* **PROMPT**
Give an exact copy of the data that follows, but none of its pictures.

* **MATERIAL FOR THE TASK**
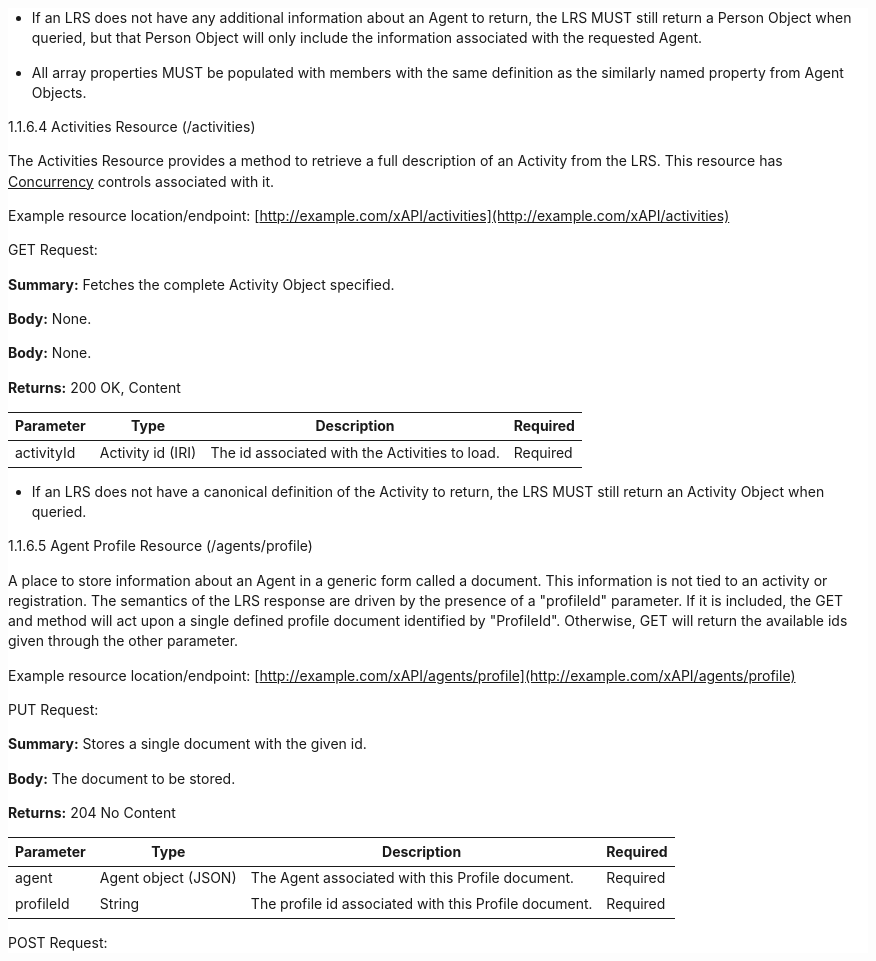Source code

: - If an LRS does not have any additional information about an Agent to return, the LRS MUST still return a Person Object when queried, but that Person Object will only include the information associated with the requested Agent.

- All array properties MUST be populated with members with the same definition as the similarly named property from Agent Objects.

1.1.6.4 Activities Resource (/activities)

The Activities Resource provides a method to retrieve a full description of an Activity from the LRS. This resource has [Concurrency](https://github.com/adlnet/xAPI-Spec/blob/dev/xAPI-Communication.md#concurrency) controls associated with it.

Example resource location/endpoint: [http://example.com/xAPI/activities](http://example.com/xAPI/activities)

GET Request:

**Summary:** Fetches the complete Activity Object specified.

**Body:**  None.

**Body:**  None.

**Returns:**  200 OK, Content

| **Parameter** | **Type** | **Description** | **Required** |
| --- | --- | --- | --- |
| activityId | Activity id (IRI) | The id associated with the Activities to load. | Required |

- If an LRS does not have a canonical definition of the Activity to return, the LRS MUST still return an Activity Object when queried.

1.1.6.5 Agent Profile Resource (/agents/profile)

A place to store information about an Agent in a generic form called a document. This information is not tied to an activity or registration. The semantics of the LRS response are driven by the presence of a &quot;profileId&quot; parameter. If it is included, the GET and method will act upon a single defined profile document identified by &quot;ProfileId&quot;. Otherwise, GET will return the available ids given through the other parameter.

Example resource location/endpoint: [http://example.com/xAPI/agents/profile](http://example.com/xAPI/agents/profile)

PUT Request:

**Summary:** Stores a single document with the given id.

**Body:**  The document to be stored.

**Returns:**  204 No Content

| **Parameter** | **Type** | **Description** | **Required** |
| --- | --- | --- | --- |
| agent | Agent object (JSON) | The Agent associated with this Profile document. | Required |
| profileId | String | The profile id associated with this Profile document. | Required |

POST Request:

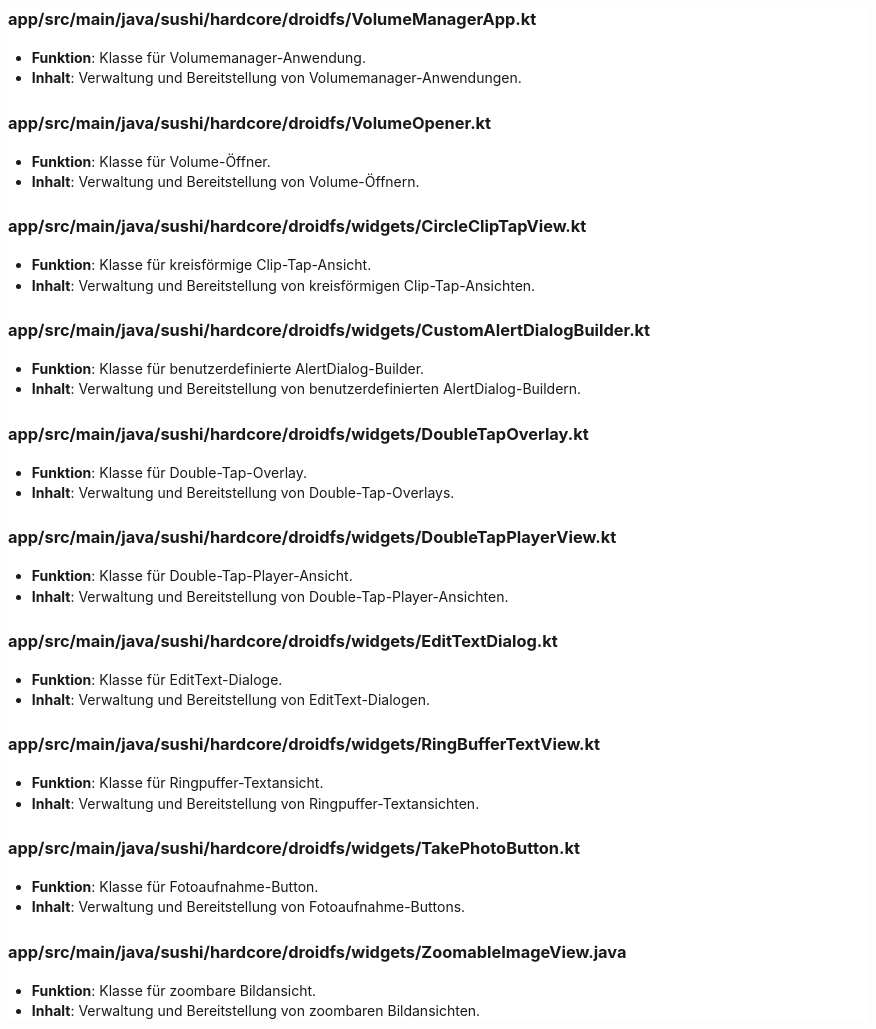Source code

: ### app/src/main/java/sushi/hardcore/droidfs/VolumeManagerApp.kt
- **Funktion**: Klasse für Volumemanager-Anwendung.
- **Inhalt**: Verwaltung und Bereitstellung von Volumemanager-Anwendungen.

### app/src/main/java/sushi/hardcore/droidfs/VolumeOpener.kt
- **Funktion**: Klasse für Volume-Öffner.
- **Inhalt**: Verwaltung und Bereitstellung von Volume-Öffnern.

### app/src/main/java/sushi/hardcore/droidfs/widgets/CircleClipTapView.kt
- **Funktion**: Klasse für kreisförmige Clip-Tap-Ansicht.
- **Inhalt**: Verwaltung und Bereitstellung von kreisförmigen Clip-Tap-Ansichten.

### app/src/main/java/sushi/hardcore/droidfs/widgets/CustomAlertDialogBuilder.kt
- **Funktion**: Klasse für benutzerdefinierte AlertDialog-Builder.
- **Inhalt**: Verwaltung und Bereitstellung von benutzerdefinierten AlertDialog-Buildern.

### app/src/main/java/sushi/hardcore/droidfs/widgets/DoubleTapOverlay.kt
- **Funktion**: Klasse für Double-Tap-Overlay.
- **Inhalt**: Verwaltung und Bereitstellung von Double-Tap-Overlays.

### app/src/main/java/sushi/hardcore/droidfs/widgets/DoubleTapPlayerView.kt
- **Funktion**: Klasse für Double-Tap-Player-Ansicht.
- **Inhalt**: Verwaltung und Bereitstellung von Double-Tap-Player-Ansichten.

### app/src/main/java/sushi/hardcore/droidfs/widgets/EditTextDialog.kt
- **Funktion**: Klasse für EditText-Dialoge.
- **Inhalt**: Verwaltung und Bereitstellung von EditText-Dialogen.

### app/src/main/java/sushi/hardcore/droidfs/widgets/RingBufferTextView.kt
- **Funktion**: Klasse für Ringpuffer-Textansicht.
- **Inhalt**: Verwaltung und Bereitstellung von Ringpuffer-Textansichten.

### app/src/main/java/sushi/hardcore/droidfs/widgets/TakePhotoButton.kt
- **Funktion**: Klasse für Fotoaufnahme-Button.
- **Inhalt**: Verwaltung und Bereitstellung von Fotoaufnahme-Buttons.

### app/src/main/java/sushi/hardcore/droidfs/widgets/ZoomableImageView.java
- **Funktion**: Klasse für zoombare Bildansicht.
- **Inhalt**: Verwaltung und Bereitstellung von zoombaren Bildansichten.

* **SOLVED EXERCISE**
Source code

: - If an LRS does not have any additional information about an Agent to return, the LRS MUST still return a Person Object when queried, but that Person Object will only include the information associated with the requested Agent.

- All array properties MUST be populated with members with the same definition as the similarly named property from Agent Objects.

1.1.6.4 Activities Resource (/activities)

The Activities Resource provides a method to retrieve a full description of an Activity from the LRS. This resource has [Concurrency](https://github.com/adlnet/xAPI-Spec/blob/dev/xAPI-Communication.md#concurrency) controls associated with it.

Example resource location/endpoint: [http://example.com/xAPI/activities](http://example.com/xAPI/activities)

GET Request:

**Summary:** Fetches the complete Activity Object specified.

**Body:**  None.

**Body:**  None.

**Returns:**  200 OK, Content

| **Parameter** | **Type** | **Description** | **Required** |
| --- | --- | --- | --- |
| activityId | Activity id (IRI) | The id associated with the Activities to load. | Required |

- If an LRS does not have a canonical definition of the Activity to return, the LRS MUST still return an Activity Object when queried.

1.1.6.5 Agent Profile Resource (/agents/profile)

A place to store information about an Agent in a generic form called a document. This information is not tied to an activity or registration. The semantics of the LRS response are driven by the presence of a &quot;profileId&quot; parameter. If it is included, the GET and method will act upon a single defined profile document identified by &quot;ProfileId&quot;. Otherwise, GET will return the available ids given through the other parameter.

Example resource location/endpoint: [http://example.com/xAPI/agents/profile](http://example.com/xAPI/agents/profile)

PUT Request:

**Summary:** Stores a single document with the given id.

**Body:**  The document to be stored.

**Returns:**  204 No Content

| **Parameter** | **Type** | **Description** | **Required** |
| --- | --- | --- | --- |
| agent | Agent object (JSON) | The Agent associated with this Profile document. | Required |
| profileId | String | The profile id associated with this Profile document. | Required |

POST Request:

Source code

: ### app/src/main/java/sushi/hardcore/droidfs/VolumeManagerApp.kt
- **Funktion**: Klasse für Volumemanager-Anwendung.
- **Inhalt**: Verwaltung und Bereitstellung von Volumemanager-Anwendungen.

### app/src/main/java/sushi/hardcore/droidfs/VolumeOpener.kt
- **Funktion**: Klasse für Volume-Öffner.
- **Inhalt**: Verwaltung und Bereitstellung von Volume-Öffnern.

### app/src/main/java/sushi/hardcore/droidfs/widgets/CircleClipTapView.kt
- **Funktion**: Klasse für kreisförmige Clip-Tap-Ansicht.
- **Inhalt**: Verwaltung und Bereitstellung von kreisförmigen Clip-Tap-Ansichten.

### app/src/main/java/sushi/hardcore/droidfs/widgets/CustomAlertDialogBuilder.kt
- **Funktion**: Klasse für benutzerdefinierte AlertDialog-Builder.
- **Inhalt**: Verwaltung und Bereitstellung von benutzerdefinierten AlertDialog-Buildern.

### app/src/main/java/sushi/hardcore/droidfs/widgets/DoubleTapOverlay.kt
- **Funktion**: Klasse für Double-Tap-Overlay.
- **Inhalt**: Verwaltung und Bereitstellung von Double-Tap-Overlays.

### app/src/main/java/sushi/hardcore/droidfs/widgets/DoubleTapPlayerView.kt
- **Funktion**: Klasse für Double-Tap-Player-Ansicht.
- **Inhalt**: Verwaltung und Bereitstellung von Double-Tap-Player-Ansichten.

### app/src/main/java/sushi/hardcore/droidfs/widgets/EditTextDialog.kt
- **Funktion**: Klasse für EditText-Dialoge.
- **Inhalt**: Verwaltung und Bereitstellung von EditText-Dialogen.

### app/src/main/java/sushi/hardcore/droidfs/widgets/RingBufferTextView.kt
- **Funktion**: Klasse für Ringpuffer-Textansicht.
- **Inhalt**: Verwaltung und Bereitstellung von Ringpuffer-Textansichten.

### app/src/main/java/sushi/hardcore/droidfs/widgets/TakePhotoButton.kt
- **Funktion**: Klasse für Fotoaufnahme-Button.
- **Inhalt**: Verwaltung und Bereitstellung von Fotoaufnahme-Buttons.

### app/src/main/java/sushi/hardcore/droidfs/widgets/ZoomableImageView.java
- **Funktion**: Klasse für zoombare Bildansicht.
- **Inhalt**: Verwaltung und Bereitstellung von zoombaren Bildansichten.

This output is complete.